You know Ryan Vogelsong’s story, and you probably know it in enough detail that there’s little hope of impressing you with it. Did you know he walked 5.9 batters per nine innings in Triple-A just one year before his amazing breakout in 2011? If you knew that, then there’s just no impressing you anymore. But still, that’s who Ryan Vogelsong is: He’s the guy who wasn’t very good, then went away for a long time, came back and was still terrible, somehow lucked into a shot and was way better than he ever had any business being. Bill Shaikin wrote wonderfully about this story in the LA Times Sunday, a piece about how the Angels (like everybody) let him get away. Here’s the key quote in the piece from the Angels director of player development:
Erin Andrews interviewed Vogelsong on the field: “God had a plan for me,” he said. “All the hard work, all the travel, he was setting me up for this game.” I’m listening to the Giants’ post-game show right now, and there’s a commercial featuring a quote by one of his teammates addressing Vogelsong: “...then with the Phillies you got released. Now you’re getting a chance to start in the postseason. Just go get it.” You got it. The story. That’s The Story.
We never have to totally retire that story, but it’s time to put it aside. Vogelsong has been good for two seasons now. What came before is secondary. The shark attack isn’t what defines him anymore. He’s just good. He’s just good, full stop.
In 19 postseason innings, he has 18 strikeouts, six walks, he hasn't allowed a home run and he has allowed three runs. In three starts, he has three of the four best starts by Giants pitchers this postseason.

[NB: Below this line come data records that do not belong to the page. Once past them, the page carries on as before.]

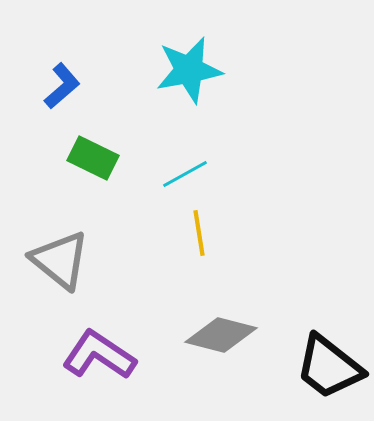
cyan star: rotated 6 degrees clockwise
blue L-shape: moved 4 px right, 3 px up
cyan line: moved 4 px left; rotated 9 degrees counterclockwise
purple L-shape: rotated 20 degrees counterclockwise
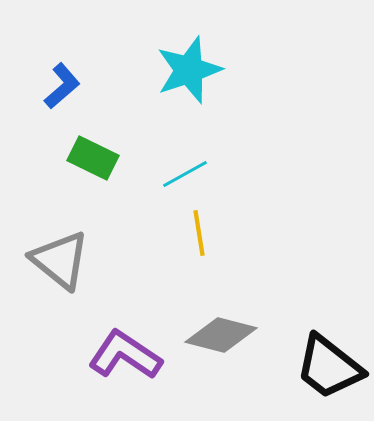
cyan star: rotated 8 degrees counterclockwise
purple L-shape: moved 26 px right
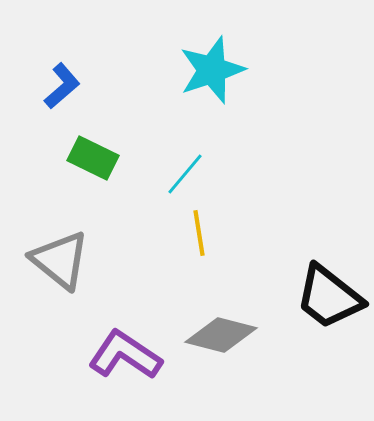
cyan star: moved 23 px right
cyan line: rotated 21 degrees counterclockwise
black trapezoid: moved 70 px up
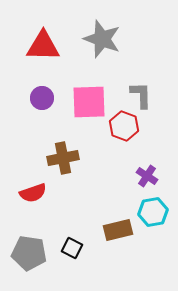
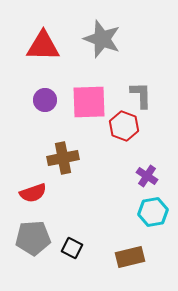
purple circle: moved 3 px right, 2 px down
brown rectangle: moved 12 px right, 27 px down
gray pentagon: moved 4 px right, 15 px up; rotated 12 degrees counterclockwise
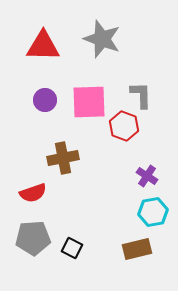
brown rectangle: moved 7 px right, 8 px up
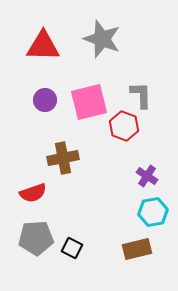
pink square: rotated 12 degrees counterclockwise
gray pentagon: moved 3 px right
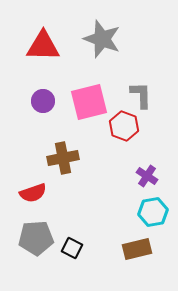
purple circle: moved 2 px left, 1 px down
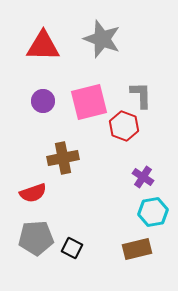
purple cross: moved 4 px left, 1 px down
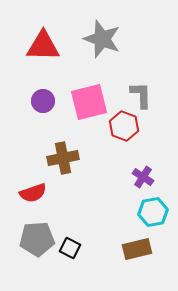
gray pentagon: moved 1 px right, 1 px down
black square: moved 2 px left
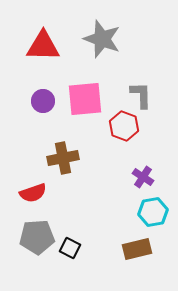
pink square: moved 4 px left, 3 px up; rotated 9 degrees clockwise
gray pentagon: moved 2 px up
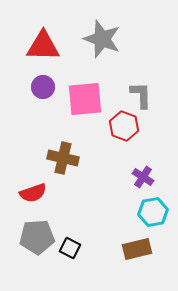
purple circle: moved 14 px up
brown cross: rotated 24 degrees clockwise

I like The Story, too, but it matters that we get past this idea that Vogelsong is not to be believed. Two weeks ago, when we wrote our preview of the NLDS, we left Vogelsong out of the Giants rotation. We did that because it seemed most likely that Vogelsong would be left out of the Giants rotation. (“If I’m not in the rotation, hopefully I’m in the bullpen,” he said as the season wound down.) Vogelsong had a 6.75 ERA in his final 10 starts of the year, and Bruce Bochy could be forgiven for feeling the way we probably all felt, or at least feared: Poof. Vogey woke up.
But that feeling wasn’t about evidence; it was about The Story, and not quite fully believing it. Vogelsong had a 2.27 ERA before that stretch. He had finished fourth in the National League in ERA, and sixth in ERA+, the season before. Well, sure, his peripherals suggested regression, but if we’re most concerned with peripherals, here are some: 53 Ks, 14 walks, in 47 innings in those final 10 starts. A .402 BABIP. Too many home runs, but a FIP in the mid-3s. But it was really, really hard to believe in Vogelsong, because when were we ever supposed to start believing in Vogelsong? There was no day when we all could decide, okay, that’s it, that’s enough, he’s good. Vogelsong’s good now! It was just a gradual thing that happened, while we were telling The Story.
Let’s just call Sunday the day. From now on, Vogelsong is just good.
Tim McCarver dinged Carpenter for throwing a strike to Sandoval “with first base open,” and I’m of two minds about this. Yes, the 10th pitch of the at-bat was the most hittable pitch Sandoval saw. It was also a pretty great pitch, the sort of pitch you want to throw. Not only is it pretty close to unhittable, it’s down near two of the pitches that Sandoval actually took; maybe, just maybe, it would freeze him.
When you and I look at that graphic, we laugh at how far out of the zone Sandoval chases, and how he still managed to get a hit. When Sandoval looks at it, he laughs at how skinny they made him.